The company claims each vintage vodka they produce is distilled from a single potato variety, grown on a particular farm during a single season.
So, for instance, Karlsson’s 2008 vintage, released this year, supposedly used a “hearty russet-skinned tuber known as Old Swedish Red,” which Peter Ekelund, who founded Karlsson’s in 2007, said was popular in Sweden a century ago.
The 2009 vintage, to be released in November, was made with the Solist potato, a small, round, yellow specimen. And both types are used in the seven-potato blend that constitutes the company’s standard vodka, Karlsson’s Gold.
“The 2008 is earthy and robust, while the 2009 has a softer, more mellow flavor.”
“The idea behind the company from the very beginning was to see if we can say something about what’s inside the bottle rather than what’s outside the bottle,” said Ekelund.
“Will a vodka taste different if you pick different types of potatoes in different places?”

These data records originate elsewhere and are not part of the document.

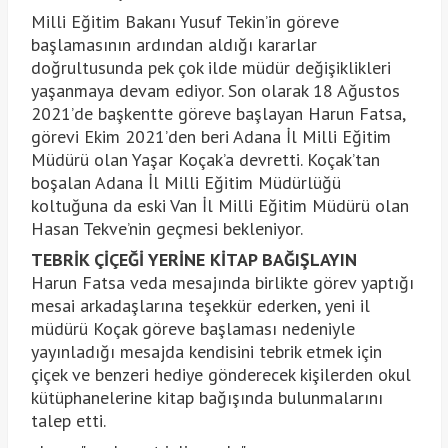
Milli Eğitim Bakanı Yusuf Tekin’in göreve
başlamasının ardından aldığı kararlar
doğrultusunda pek çok ilde müdür değişiklikleri
yaşanmaya devam ediyor. Son olarak 18 Ağustos
2021’de başkentte göreve başlayan Harun Fatsa,
görevi Ekim 2021’den beri Adana İl Milli Eğitim
Müdürü olan Yaşar Koçak’a devretti. Koçak’tan
boşalan Adana İl Milli Eğitim Müdürlüğü
koltuğuna da eski Van İl Milli Eğitim Müdürü olan
Hasan Tekve’nin geçmesi bekleniyor.
TEBRİK ÇİÇEĞİ YERİNE KİTAP BAĞIŞLAYIN
Harun Fatsa veda mesajında birlikte görev yaptığı
mesai arkadaşlarına teşekkür ederken, yeni il
müdürü Koçak göreve başlaması nedeniyle
yayınladığı mesajda kendisini tebrik etmek için
çiçek ve benzeri hediye gönderecek kişilerden okul
kütüphanelerine kitap bağışında bulunmalarını
talep etti.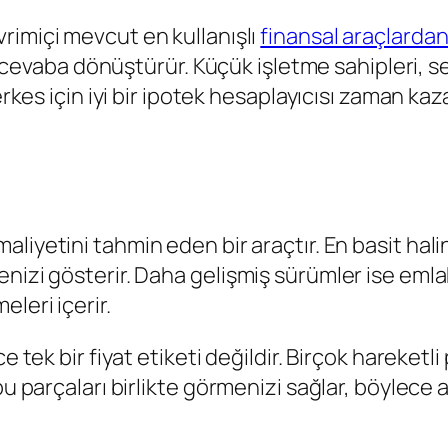
rimiçi mevcut en kullanışlı
finansal araçlardan 
ir cevaba dönüştürür. Küçük işletme sahipleri, ser
erkes için iyi bir ipotek hesaplayıcısı zaman kaz
liyetini tahmin eden bir araçtır. En basit hali
izi gösterir. Daha gelişmiş sürümler ise emlak 
eleri içerir.
e tek bir fiyat etiketi değildir. Birçok hareketl
 bu parçaları birlikte görmenizi sağlar, böyle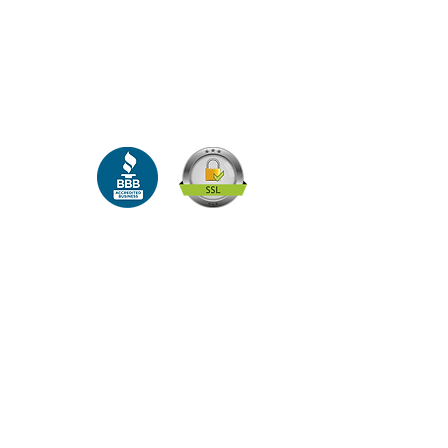
los derechos.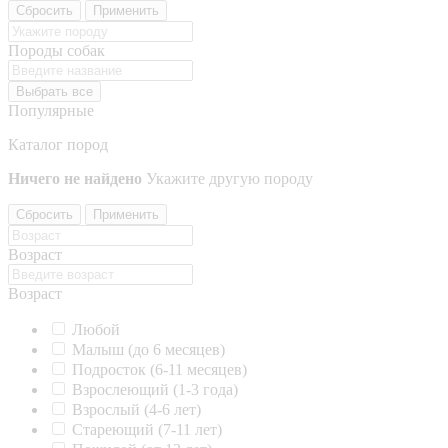
Сбросить
Применить
Породы собак
Выбрать все
Популярные
Каталог пород
Ничего не найдено
Укажите другую породу
Сбросить
Применить
Возраст
Возраст
Любой
Малыш (до 6 месяцев)
Подросток (6-11 месяцев)
Взрослеющий (1-3 года)
Взрослый (4-6 лет)
Стареющий (7-11 лет)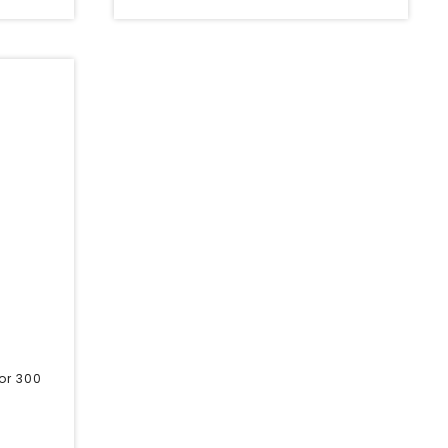
or 300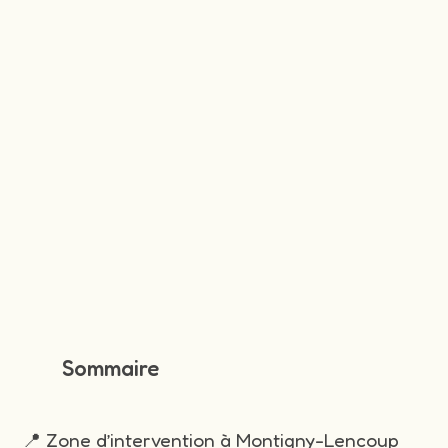
Sommaire
📍 Zone d’intervention à Montigny-Lencoup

Ekelund said the company has built up a “library” of distillates, each derived from different potatoes reaped from individual harvests.
“We started with 30 different potatoes,” he said. “We found 15 were useless for making vodka.”
Writing for the New York Times, Robert Simonson said the others were tested, experimented upon and cataloged.
“Just as with grapes, the company found that hot or wet weather can create distinct taste characteristics in potatoes.”
Although some insist each brand of vodka has a unique flavor, the white spirit does not improve with age, and the vast majority of vodka is rarely consumed straight, except in a vodka martini, and even then it’s mixed with a dash of vermouth.
So any variation in taste between Karlsson’s much vaunted vodka vintages would vanish when mixed with orange juice, tonic or Bloody Mary mix.
In other words, unless you are among those rare vodka connoisseurs who drink vodka straight to “capture the nuances of each vodka’s terroir,” buying so-called vintage vodka is a waste of time and money.
Karlsson’s 2009 vodka will be released in an edition of about 1,980 bottles, and it’s not cheap. The 2009 is priced at $80, which is $45 more than Karlsson’s Gold.